To direct a sequel to their phenomenal "Blair Witch Project," Daniel Myrick and Eduardo Sanchez made an unexpected choice: Joe Berlinger, co-director of the documentaries "Paradise Lost: The Child Murders at Robin Hood Hills" and "Paradise Lost 2: Revelations." Those two films make a persuasive case that three innocent young men from Arkansas are in prison, one on Death Row, because of local hysteria over teenagers who wear black and listen to heavy metal music. Meanwhile, a person who seems to be the real killer does all but confess on camera.
The movies are deadly serious because they make the case that injustice is being done. Lives are at stake. I wondered earlier why Berlinger would want to make a fiction film on witchcraft and black magic, but suspended judgment: He is one of the best documentarians around. But now that I've seen "Book of Shadows: Blair Witch 2," I'm disturbed.
The movie shows no special insight that made it necessary for Berlinger to direct it. It's a muddled, sometimes-atmospheric effort that could have come from many filmmakers. At the same time, because of loaded characters and dialogue, "BW2" supplies ammunition to those who think the Arkansas prisoners are guilty. I can imagine a preacher thundering from his pulpit: "This Berlinger comes down here and makes a couple of propaganda films making us look bad, and then what does he do? Makes a film glorifying black magic and witches." If the film had argued against the mind-set that essentially framed the West Memphis Three, that would be one thing. But it doesn't. This is not one of Joe Berlinger's proudest days.

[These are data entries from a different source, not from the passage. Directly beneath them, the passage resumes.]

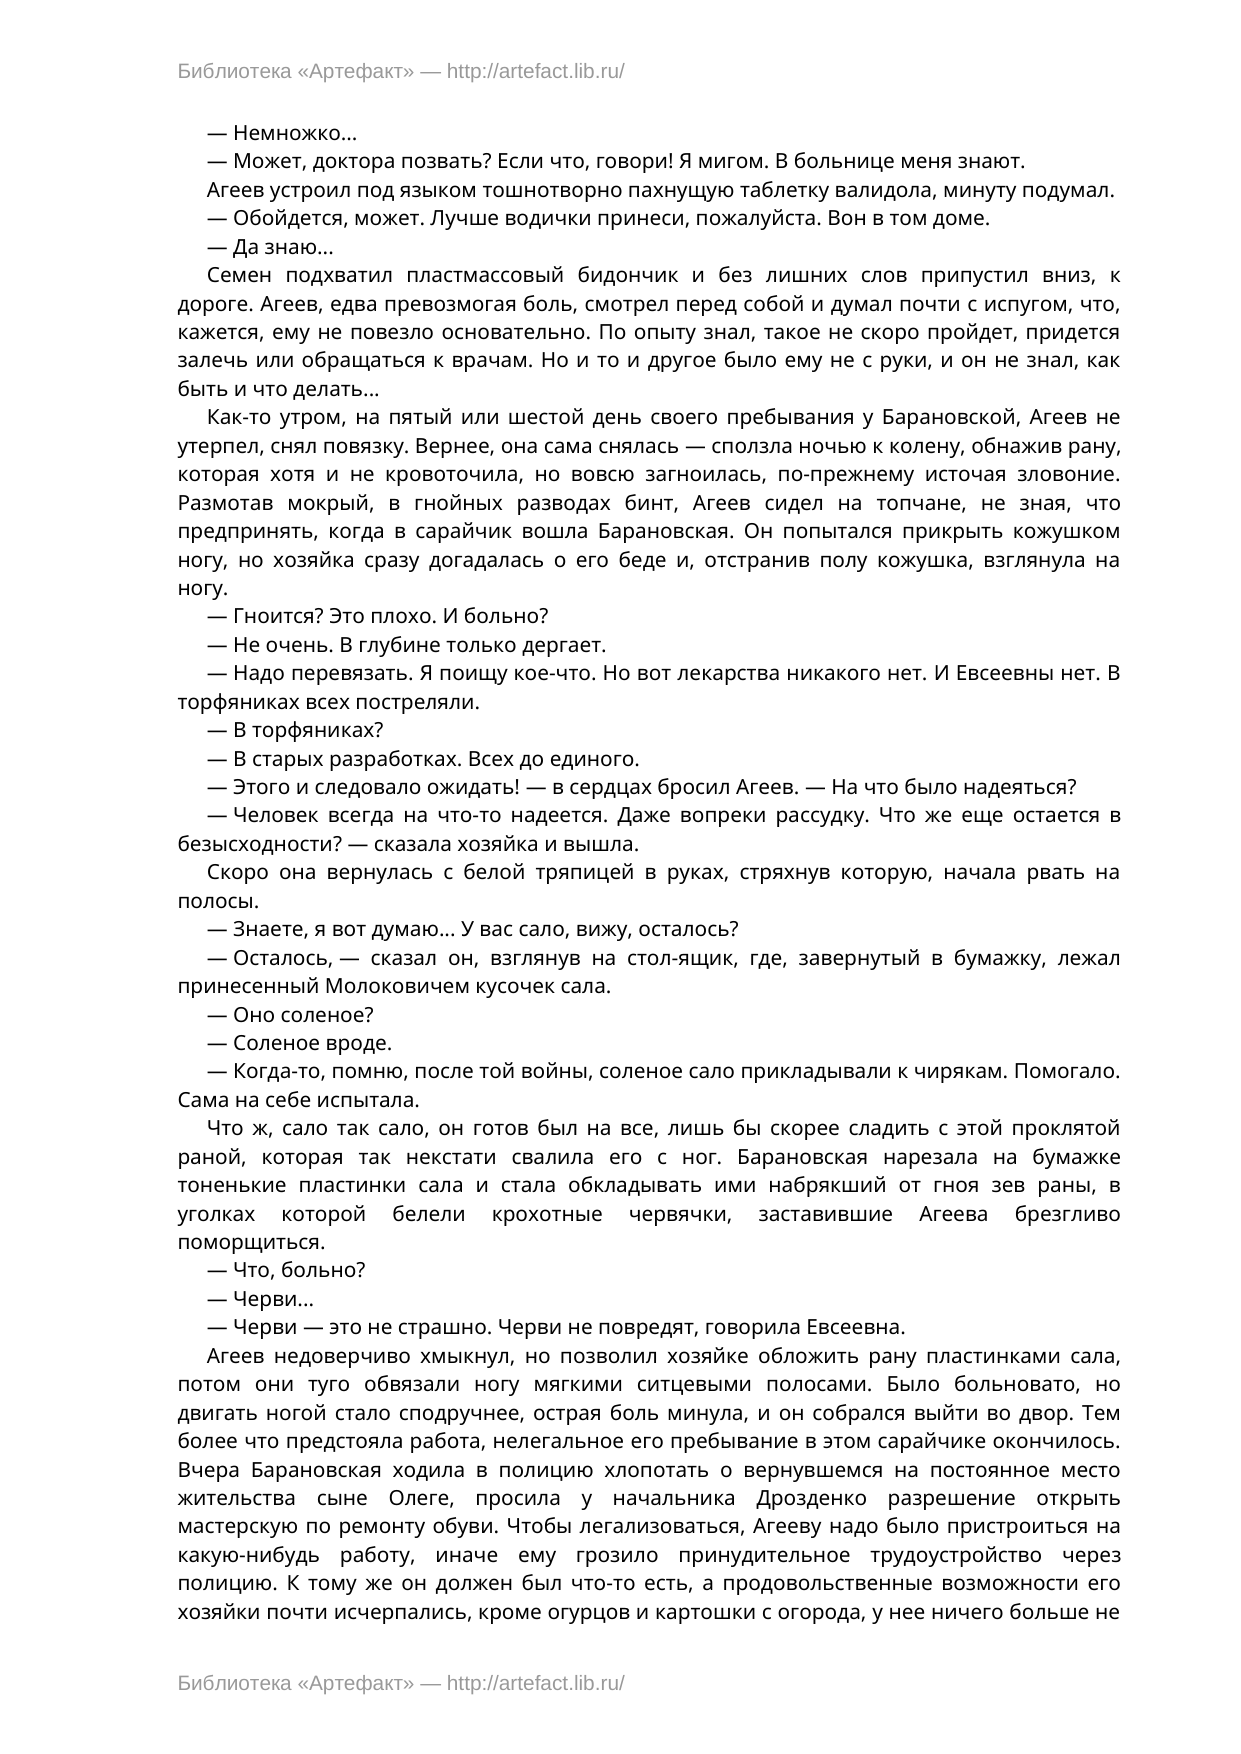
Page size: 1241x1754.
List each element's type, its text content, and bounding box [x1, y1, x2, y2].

text Что ж, сало так сало, он готов был на все, лишь бы скорее сладить с этой проклятой раной, которая так некстати свалила его с ног. Барановская нарезала на бумажке тоненькие пластинки сала и стала обкладывать ими набрякший от гноя зев раны, в уголках которой белели крохотные червячки, заставившие Агеева брезгливо поморщиться. [177, 1113, 1122, 1256]
text — Человек всегда на что-то надеется. Даже вопреки рассудку. Что же еще остается в безысходности? — сказала хозяйка и вышла. [177, 801, 1122, 857]
text — Надо перевязать. Я поищу кое-что. Но вот лекарства никакого нет. И Евсеевны нет. В торфяниках всех постреляли. [177, 658, 1122, 715]
text — Не очень. В глубине только дергает. [177, 630, 1122, 658]
text — В старых разработках. Всех до единого. [177, 744, 1122, 772]
text — Черви — это не страшно. Черви не повредят, говорила Евсеевна. [177, 1312, 1122, 1341]
text — Немножко... [177, 118, 1122, 147]
text — Гноится? Это плохо. И больно? [177, 602, 1122, 630]
text Агеев устроил под языком тошнотворно пахнущую таблетку валидола, минуту подумал. [177, 175, 1122, 203]
text — Обойдется, может. Лучше водички принеси, пожалуйста. Вон в том доме. [177, 203, 1122, 232]
text — В торфяниках? [177, 715, 1122, 744]
text — Осталось, — сказал он, взглянув на стол-ящик, где, завернутый в бумажку, лежал принесенный Молоковичем кусочек сала. [177, 943, 1122, 1000]
text Как-то утром, на пятый или шестой день своего пребывания у Барановской, Агеев не утерпел, снял повязку. Вернее, она сама снялась — сползла ночью к колену, обнажив рану, которая хотя и не кровоточила, но вовсю загноилась, по-прежнему источая зловоние. Размотав мокрый, в гнойных разводах бинт, Агеев сидел на топчане, не зная, что предпринять, когда в сарайчик вошла Барановская. Он попытался прикрыть кожушком ногу, но хозяйка сразу догадалась о его беде и, отстранив полу кожушка, взглянула на ногу. [177, 402, 1122, 602]
text — Черви... [177, 1284, 1122, 1312]
text — Когда-то, помню, после той войны, соленое сало прикладывали к чирякам. Помогало. Сама на себе испытала. [177, 1057, 1122, 1113]
text — Что, больно? [177, 1256, 1122, 1284]
text — Этого и следовало ожидать! — в сердцах бросил Агеев. — На что было надеяться? [177, 772, 1122, 801]
text — Оно соленое? [177, 1000, 1122, 1028]
text Семен подхватил пластмассовый бидончик и без лишних слов припустил вниз, к дороге. Агеев, едва превозмогая боль, смотрел перед собой и думал почти с испугом, что, кажется, ему не повезло основательно. По опыту знал, такое не скоро пройдет, придется залечь или обращаться к врачам. Но и то и другое было ему не с руки, и он не знал, как быть и что делать... [177, 260, 1122, 402]
text Скоро она вернулась с белой тряпицей в руках, стряхнув которую, начала рвать на полосы. [177, 857, 1122, 914]
text — Да знаю... [177, 232, 1122, 260]
text — Соленое вроде. [177, 1028, 1122, 1057]
text — Знаете, я вот думаю... У вас сало, вижу, осталось? [177, 914, 1122, 943]
text — Может, доктора позвать? Если что, говори! Я мигом. В больнице меня знают. [177, 147, 1122, 175]
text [177, 1341, 1122, 1625]
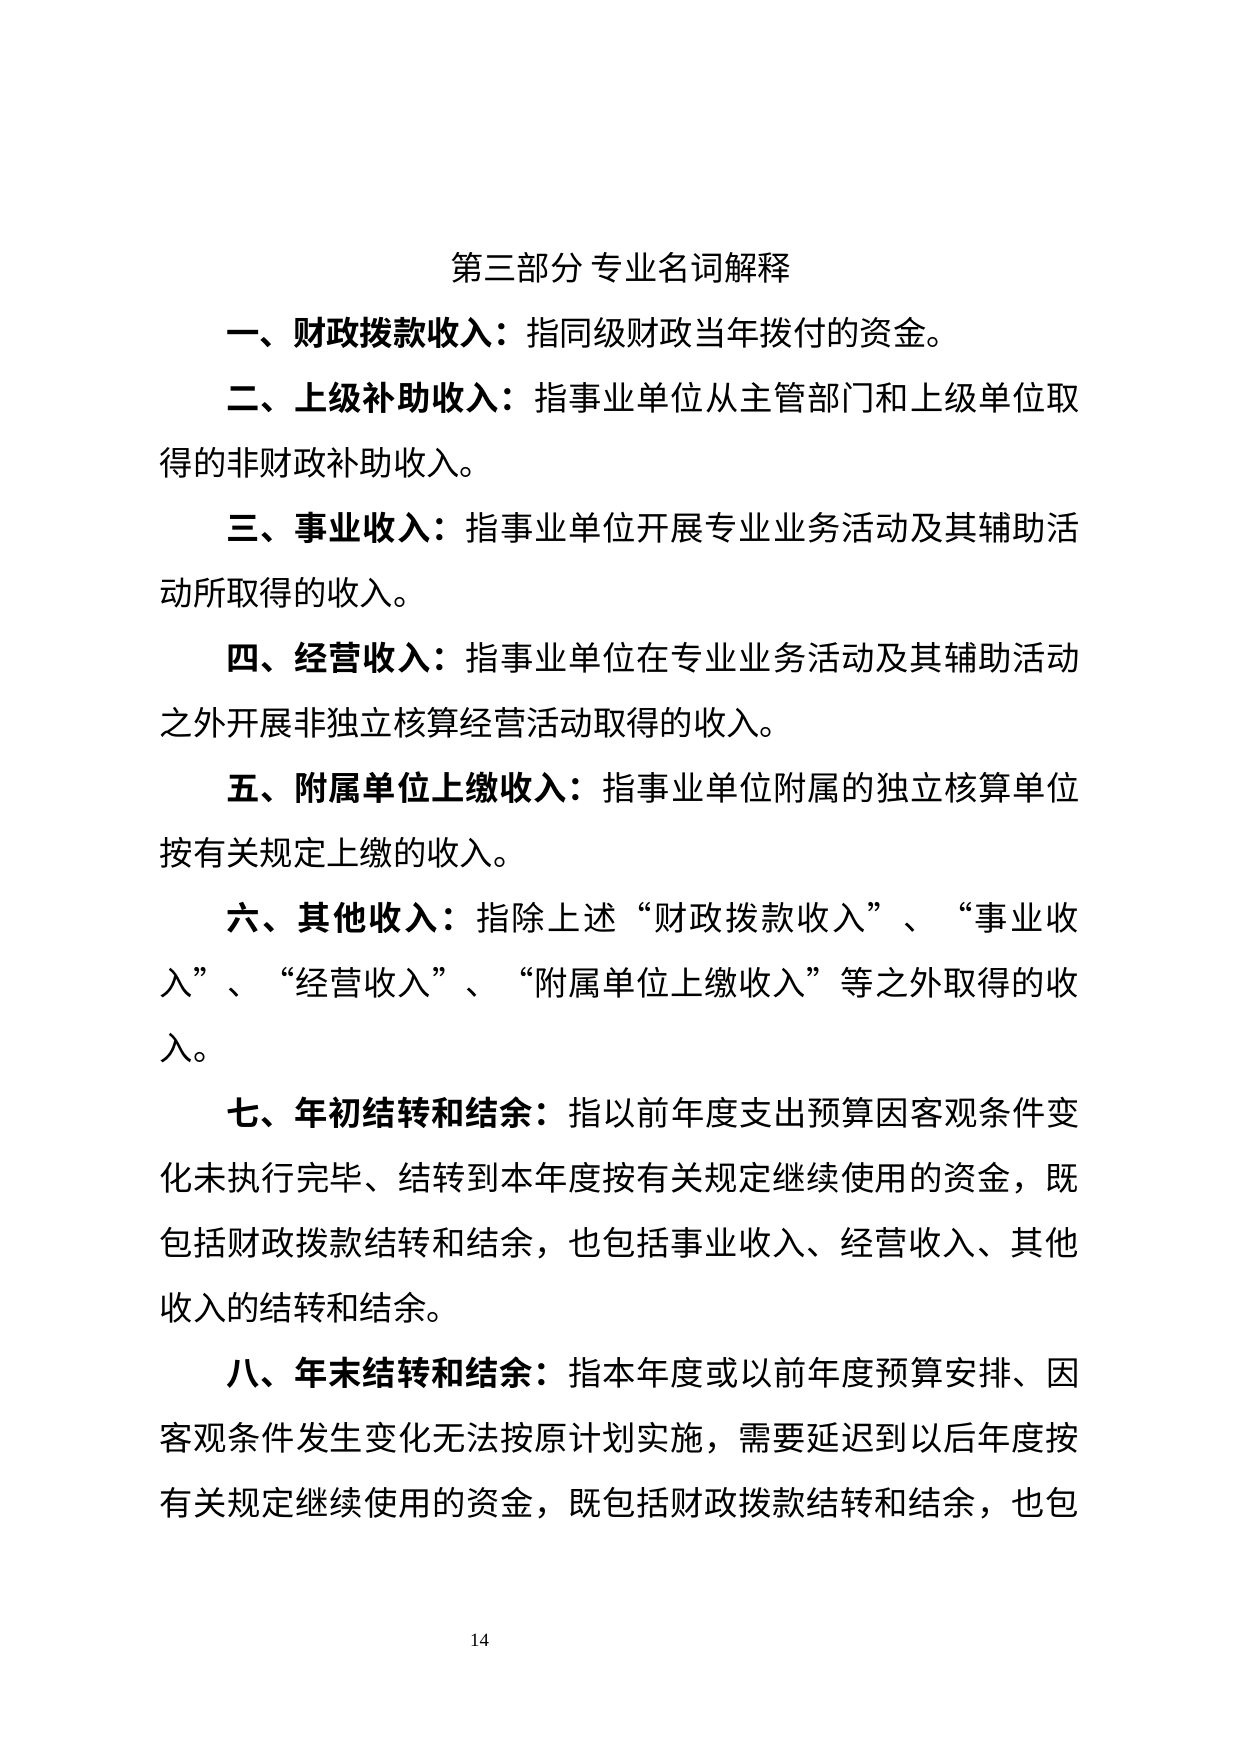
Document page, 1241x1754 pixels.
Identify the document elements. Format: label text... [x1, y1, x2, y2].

But what about the movie itself--apart from Berlinger's involvement? It opens promisingly as a documentary about the effect that the first movie had on the (fictional) town of Burkittsville, Md., where the Blair Witch was rumored to haunt the nearby woods. Tourists have descended on the town, locals are on eBay selling twig-sculptures like those in the movie, and the exasperated local sheriff patrols the woods with a bullhorn, shouting, "Get out of these woods and go home! There is no goddamned Blair Witch!" We meet a group of Witch fanciers who have signed up for an overnight tour in the woods. The Blair Witch Hunt, as it is called, is led by a tour guide (Jeff Donovan) who, we will learn, is a former mental patient, now cured, apparently. Others include Erica, a witch who practices Wicca, which is the white-magic form of witchcraft; Stephen and his girlfriend, the pregnant Tristen, who are writing a book on the hysteria caused by the film, and Kim, who dresses in black and says, in an oblique reference to the "Paradise Lost" movies, "Where I come from, people believe because I dress in black, I'm some kind of killer." (In keeping with the "BW" pseudo-realistic approach, all of the actors play characters who have their names.) The group plunges into the woods, where they begin to argue about their different approaches to the experience. I liked Erica's cautionary Wiccan lore: "The first rule of Wicca is, do no harm, because whatever you do will come back to you threefold." This sounds like "Pay It Forward" in reverse. Soon they have a confrontation with another tour group, which leads to an unconvincing shoving match. The other group is advised to seek out Coffin Rock, with fatal results, and eventually the sheriff gets involved, and the movie intercuts interrogation scenes as the Witch Hunt group are quizzed by the law.
Like the first movie, this one has two visual styles (but not nearly as much of that hand-held photography that forced some patrons to recycle their popcorn bags). Most of it is in 35mm. The rest is video footage shot by the protagonists. The 35mm footage may or may not accurately reflect how the characters remember what happened; the video footage may or may not be an objective record of some of the same events. And . . . is there really a Blair Witch? The answer, if any, may come in "BW3," now being prepared by Myrick and Sanchez.
"Book of Shadows: Blair Witch 2" is a not a very lucid piece of filmmaking (and contains no Book of Shadows). I suppose it seems clear enough to Berlinger, who co-wrote it and helped edit it, but one viewing is not enough to make the material clear, and the material is not intriguing enough, alas, to inspire a second viewing. The characters are not strongly and colorfully established, there is no persuasive story line, and what planet does that hey-rube sheriff come from? He breaks the reality with every appearance.
"The Blair Witch Project" was perhaps one of a kind. Its success made a sequel inevitable, but this is not the sequel, I suspect, anyone much wanted. The opening scenes--the documentary showing the townspeople affected by the first film--is a more promising approach, because instead of trying to cover similar ground, it goes outside the first film and makes its own stand.